Saved entries:
____

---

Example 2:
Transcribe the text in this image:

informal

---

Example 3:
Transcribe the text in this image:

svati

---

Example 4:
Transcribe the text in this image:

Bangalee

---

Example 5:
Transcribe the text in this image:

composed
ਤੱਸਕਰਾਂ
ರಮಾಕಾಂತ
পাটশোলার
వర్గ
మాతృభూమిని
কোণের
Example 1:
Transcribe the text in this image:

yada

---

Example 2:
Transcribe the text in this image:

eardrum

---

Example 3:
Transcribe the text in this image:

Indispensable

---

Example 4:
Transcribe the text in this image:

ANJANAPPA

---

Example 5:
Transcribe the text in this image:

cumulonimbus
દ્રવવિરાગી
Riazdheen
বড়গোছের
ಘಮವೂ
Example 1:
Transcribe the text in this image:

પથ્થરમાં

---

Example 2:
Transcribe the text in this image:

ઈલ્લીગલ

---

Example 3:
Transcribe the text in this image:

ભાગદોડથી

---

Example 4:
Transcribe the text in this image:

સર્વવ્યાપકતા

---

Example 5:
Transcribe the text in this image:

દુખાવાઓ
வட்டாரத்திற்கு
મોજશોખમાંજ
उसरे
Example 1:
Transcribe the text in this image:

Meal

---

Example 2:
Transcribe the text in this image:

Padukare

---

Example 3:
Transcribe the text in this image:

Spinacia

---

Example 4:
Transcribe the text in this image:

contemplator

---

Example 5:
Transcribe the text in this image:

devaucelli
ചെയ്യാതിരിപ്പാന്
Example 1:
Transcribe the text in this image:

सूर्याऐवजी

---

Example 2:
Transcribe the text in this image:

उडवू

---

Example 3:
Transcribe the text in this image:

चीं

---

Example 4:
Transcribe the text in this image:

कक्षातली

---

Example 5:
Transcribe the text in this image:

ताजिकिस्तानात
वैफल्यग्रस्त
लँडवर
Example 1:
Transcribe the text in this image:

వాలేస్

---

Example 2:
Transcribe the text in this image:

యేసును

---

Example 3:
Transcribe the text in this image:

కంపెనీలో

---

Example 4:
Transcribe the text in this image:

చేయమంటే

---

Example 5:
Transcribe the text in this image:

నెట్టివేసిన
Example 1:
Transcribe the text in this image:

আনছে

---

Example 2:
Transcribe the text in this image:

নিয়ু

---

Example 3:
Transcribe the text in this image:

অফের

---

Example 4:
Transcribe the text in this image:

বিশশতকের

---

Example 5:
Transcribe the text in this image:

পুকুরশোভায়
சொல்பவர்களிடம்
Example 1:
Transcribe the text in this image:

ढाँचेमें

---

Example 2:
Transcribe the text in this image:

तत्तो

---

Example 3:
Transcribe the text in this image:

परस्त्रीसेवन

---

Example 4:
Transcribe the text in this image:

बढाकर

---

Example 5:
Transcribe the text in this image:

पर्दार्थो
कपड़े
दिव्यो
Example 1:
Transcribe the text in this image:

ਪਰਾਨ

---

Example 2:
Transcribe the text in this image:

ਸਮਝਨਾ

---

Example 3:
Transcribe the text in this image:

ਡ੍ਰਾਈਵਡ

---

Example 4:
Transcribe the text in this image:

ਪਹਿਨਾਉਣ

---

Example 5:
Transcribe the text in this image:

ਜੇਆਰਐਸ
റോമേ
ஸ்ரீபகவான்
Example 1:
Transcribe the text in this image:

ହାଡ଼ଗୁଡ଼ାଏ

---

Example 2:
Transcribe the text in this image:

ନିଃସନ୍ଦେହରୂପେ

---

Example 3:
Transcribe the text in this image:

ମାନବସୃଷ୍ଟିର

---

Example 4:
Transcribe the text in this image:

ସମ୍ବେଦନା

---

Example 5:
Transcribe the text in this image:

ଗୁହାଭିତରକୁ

____

**Brief:**
Transcribe every line of the data, exactly as it stands.

**Result below:**
---

Example 2:
Transcribe the text in this image:

informal

---

Example 3:
Transcribe the text in this image:

svati

---

Example 4:
Transcribe the text in this image:

Bangalee

---

Example 5:
Transcribe the text in this image:

composed
ਤੱਸਕਰਾਂ
ರಮಾಕಾಂತ
পাটশোলার
వర్గ
మాతృభూమిని
কোণের
Example 1:
Transcribe the text in this image:

yada

---

Example 2:
Transcribe the text in this image:

eardrum

---

Example 3:
Transcribe the text in this image:

Indispensable

---

Example 4:
Transcribe the text in this image:

ANJANAPPA

---

Example 5:
Transcribe the text in this image:

cumulonimbus
દ્રવવિરાગી
Riazdheen
বড়গোছের
ಘಮವೂ
Example 1:
Transcribe the text in this image:

પથ્થરમાં

---

Example 2:
Transcribe the text in this image:

ઈલ્લીગલ

---

Example 3:
Transcribe the text in this image:

ભાગદોડથી

---

Example 4:
Transcribe the text in this image:

સર્વવ્યાપકતા

---

Example 5:
Transcribe the text in this image:

દુખાવાઓ
வட்டாரத்திற்கு
મોજશોખમાંજ
उसरे
Example 1:
Transcribe the text in this image:

Meal

---

Example 2:
Transcribe the text in this image:

Padukare

---

Example 3:
Transcribe the text in this image:

Spinacia

---

Example 4:
Transcribe the text in this image:

contemplator

---

Example 5:
Transcribe the text in this image:

devaucelli
ചെയ്യാതിരിപ്പാന്
Example 1:
Transcribe the text in this image:

सूर्याऐवजी

---

Example 2:
Transcribe the text in this image:

उडवू

---

Example 3:
Transcribe the text in this image:

चीं

---

Example 4:
Transcribe the text in this image:

कक्षातली

---

Example 5:
Transcribe the text in this image:

ताजिकिस्तानात
वैफल्यग्रस्त
लँडवर
Example 1:
Transcribe the text in this image:

వాలేస్

---

Example 2:
Transcribe the text in this image:

యేసును

---

Example 3:
Transcribe the text in this image:

కంపెనీలో

---

Example 4:
Transcribe the text in this image:

చేయమంటే

---

Example 5:
Transcribe the text in this image:

నెట్టివేసిన
Example 1:
Transcribe the text in this image:

আনছে

---

Example 2:
Transcribe the text in this image:

নিয়ু

---

Example 3:
Transcribe the text in this image:

অফের

---

Example 4:
Transcribe the text in this image:

বিশশতকের

---

Example 5:
Transcribe the text in this image:

পুকুরশোভায়
சொல்பவர்களிடம்
Example 1:
Transcribe the text in this image:

ढाँचेमें

---

Example 2:
Transcribe the text in this image:

तत्तो

---

Example 3:
Transcribe the text in this image:

परस्त्रीसेवन

---

Example 4:
Transcribe the text in this image:

बढाकर

---

Example 5:
Transcribe the text in this image:

पर्दार्थो
कपड़े
दिव्यो
Example 1:
Transcribe the text in this image:

ਪਰਾਨ

---

Example 2:
Transcribe the text in this image:

ਸਮਝਨਾ

---

Example 3:
Transcribe the text in this image:

ਡ੍ਰਾਈਵਡ

---

Example 4:
Transcribe the text in this image:

ਪਹਿਨਾਉਣ

---

Example 5:
Transcribe the text in this image:

ਜੇਆਰਐਸ
റോമേ
ஸ்ரீபகவான்
Example 1:
Transcribe the text in this image:

ହାଡ଼ଗୁଡ଼ାଏ

---

Example 2:
Transcribe the text in this image:

ନିଃସନ୍ଦେହରୂପେ

---

Example 3:
Transcribe the text in this image:

ମାନବସୃଷ୍ଟିର

---

Example 4:
Transcribe the text in this image:

ସମ୍ବେଦନା

---

Example 5:
Transcribe the text in this image:

ଗୁହାଭିତରକୁ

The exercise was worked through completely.